= ASSIGNED TASK =
Identify every line in the material below that contains the word "right", and copy each of those lines in full.

= RECORDS SHOWN =
——

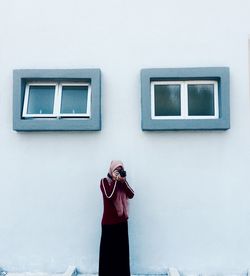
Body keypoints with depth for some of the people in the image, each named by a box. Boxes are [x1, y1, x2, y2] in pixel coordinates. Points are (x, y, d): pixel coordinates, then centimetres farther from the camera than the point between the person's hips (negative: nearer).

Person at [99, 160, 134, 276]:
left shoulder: (122, 181, 8)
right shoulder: (104, 181, -6)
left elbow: (131, 195, -4)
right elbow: (109, 196, -21)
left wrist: (123, 181, -12)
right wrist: (115, 181, -16)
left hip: (122, 220, 5)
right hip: (109, 221, -4)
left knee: (122, 249, 11)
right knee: (108, 249, 2)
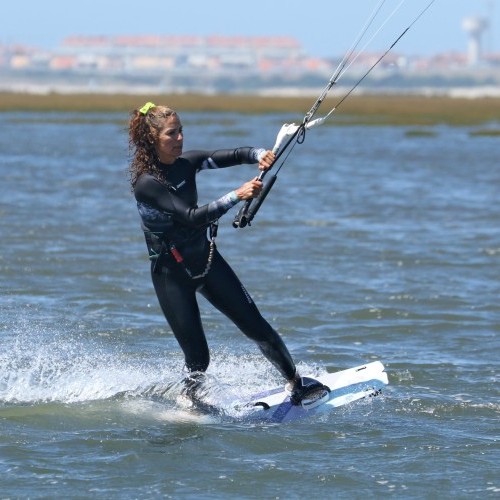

——

= OUTPUT FOR THIS EXERCISE =
right shoulder: (104, 181, -6)
right elbow: (109, 196, -21)
right wrist: (115, 181, -16)
right hip: (109, 221, -4)
right knee: (108, 249, 2)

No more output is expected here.